I've been cooking for as long as I can remember. I don't remember starting to cook, or not yet cooking. I think I prepared food for myself starting when I was in grade school. By the time I was in high school cooking vied with listening to music, watching movies, and making out for the title of favorite activity. In my teens and twenties I always had groups of friends who could be gathered together to cook and share the pleasure of eating. The years of graduate school were solemn and lonely for me in many ways--not utterly, but substantially. Living in St. Louis, trying to finish a Ph.D., having young children, living at times below the poverty line, all took a toll on my mental health. Since graduate school I have gradually and not always gracefully tried to acclimatize to adulthood. Imagine my shock looking up in the past few months to discover that as I inch towards mid-life a rich, full, viable adulthood seems to be coming into focus.

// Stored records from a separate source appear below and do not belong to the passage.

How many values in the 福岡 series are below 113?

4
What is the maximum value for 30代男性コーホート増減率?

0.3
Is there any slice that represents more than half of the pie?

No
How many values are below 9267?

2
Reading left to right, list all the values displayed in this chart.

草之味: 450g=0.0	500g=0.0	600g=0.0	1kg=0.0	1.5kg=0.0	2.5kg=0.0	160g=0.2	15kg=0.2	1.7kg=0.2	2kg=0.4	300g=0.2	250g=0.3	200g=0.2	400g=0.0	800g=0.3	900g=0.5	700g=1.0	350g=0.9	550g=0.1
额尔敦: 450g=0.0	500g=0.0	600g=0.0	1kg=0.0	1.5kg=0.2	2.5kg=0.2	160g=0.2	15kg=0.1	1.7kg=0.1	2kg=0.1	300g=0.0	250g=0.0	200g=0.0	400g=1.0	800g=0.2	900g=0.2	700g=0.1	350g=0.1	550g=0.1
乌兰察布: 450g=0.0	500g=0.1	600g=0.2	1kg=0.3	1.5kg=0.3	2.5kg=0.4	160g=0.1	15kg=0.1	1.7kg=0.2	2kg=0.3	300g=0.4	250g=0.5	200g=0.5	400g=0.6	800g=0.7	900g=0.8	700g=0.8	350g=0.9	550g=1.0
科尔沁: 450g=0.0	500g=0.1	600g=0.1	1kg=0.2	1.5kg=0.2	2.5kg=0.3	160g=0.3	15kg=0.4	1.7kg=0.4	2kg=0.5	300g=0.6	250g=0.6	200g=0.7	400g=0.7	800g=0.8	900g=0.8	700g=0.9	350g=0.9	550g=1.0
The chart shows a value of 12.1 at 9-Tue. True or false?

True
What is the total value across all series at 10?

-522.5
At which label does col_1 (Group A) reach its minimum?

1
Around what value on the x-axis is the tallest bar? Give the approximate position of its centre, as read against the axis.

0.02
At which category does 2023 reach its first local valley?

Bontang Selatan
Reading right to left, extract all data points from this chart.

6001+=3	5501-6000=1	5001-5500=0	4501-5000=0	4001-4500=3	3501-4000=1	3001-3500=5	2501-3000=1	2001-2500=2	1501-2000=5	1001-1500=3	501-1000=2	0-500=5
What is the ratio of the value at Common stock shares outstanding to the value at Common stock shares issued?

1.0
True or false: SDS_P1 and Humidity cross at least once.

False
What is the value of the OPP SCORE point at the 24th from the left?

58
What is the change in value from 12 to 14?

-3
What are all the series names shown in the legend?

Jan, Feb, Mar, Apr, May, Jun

The richness of my life was thrown into releif last night sharing a mexican dinner with Ellen, and our friends Kristen, Jason, Keeril, and Chrysa, and overseeing a slumber party for Coleman's ninth birthday at the same time. I have plenty of things to be happy for--a tenure-track professorship at a major public university, fair health, a deep and beautiful marriage of more than a decade with Ellen, loving brother and sisters, old friends and new friends, and on and on--but nothing quite reminds me of how sweet, and how savory life is than good food and good company.
I was inspired by Kristen's remark that these dinners should be documented. Of course. Somehow it seems delightful to have a place to keep track of the spectacular food we make, the equally spectacular failures on the way to making good food, memories of cooking, eating, and the rest of life, books, movies, and so on. With a little luck I'll manage to post a couple of times a week.
For now, I'll post recipies for the three salsas Ellen and I made:
Pico de Gallo
This is the ultimate fresh salsa. I've made this based on recipies in an old cookbook by Elena Zelayeta, in Rick Bayless' various books, and lord knows where else.
Ingredients: Tomatoes, onion, chiles (Serrano or Jalapeno), garlic, limes, and cilantro. It's pretty hard to describe the quantities. I'd say 3 or 4 tomatoes, depending on size, 1/2 to 1 onion, 3-10 chiles, depending on how hot they are, how big they are, and how hot you want the salsa to be, 3 cloves garlic, 1-3 limes depending on how juicy they are, and a handful of cilantro, leaves and stems.
Chop and combine everything in a bowl. I think the tomato pieces should be a bit bigger than everything else. Many books reccomend rinsing the onion after dicing, to mellow it, but it doesn't seem like it makes a real difference to me. Some books reccomend removing the seeds and ribs from the chiles. Sometimes I do, sometimes I don't, depending on whether I want a hotter or a more vegetal salsa. Last night I did remove them, because the other salsas were hot. Many recipies say not to put the cilantro in until right before serving, as the herb breaks down in the lime and tomato juice. I don't usually make salsa much in advance, so I don't worry about it.
The other two salsas are deeply simple, but fabulous recipies from Bayless' Mexican Everyday
Ingredients: garlic cloves (3? 4?), tomatillos (4? 5?), 2-3 canned chipotles with adobo, salt.
Roast the garlic and halved tomatillos in a cast iron pan (I have a little 8 inch number that I use for this and toasting tortillas and pretty much nothing else). Transfer to blender along with chipotles, adobo sauce, and 1/4 cup water. Blend. Salt to taste and allow to cool before eating.
Guajillo Chile Salsa
Ingredients: Oil, 2 dried guajillo chiles (Bayless suggests arbol chiles as a much hotter variation), garlic cloves (3? 4?), tomatillos (4? 5?), salt
Remove seeds from chiles and tear into little pieces. Heat a little oil in a skillet and fry chiles till they become aromatic. The smell is fruity and sour and flowery, and can make your eyes water. Transfer chiles to blender, drain most of the oil, and fry halved tomatillos and garlic in the skillet. Transfer to blender along with 1/2 cup water. Blend. Salt to taste and allow to cool before serving. This salsa should be plenty watery.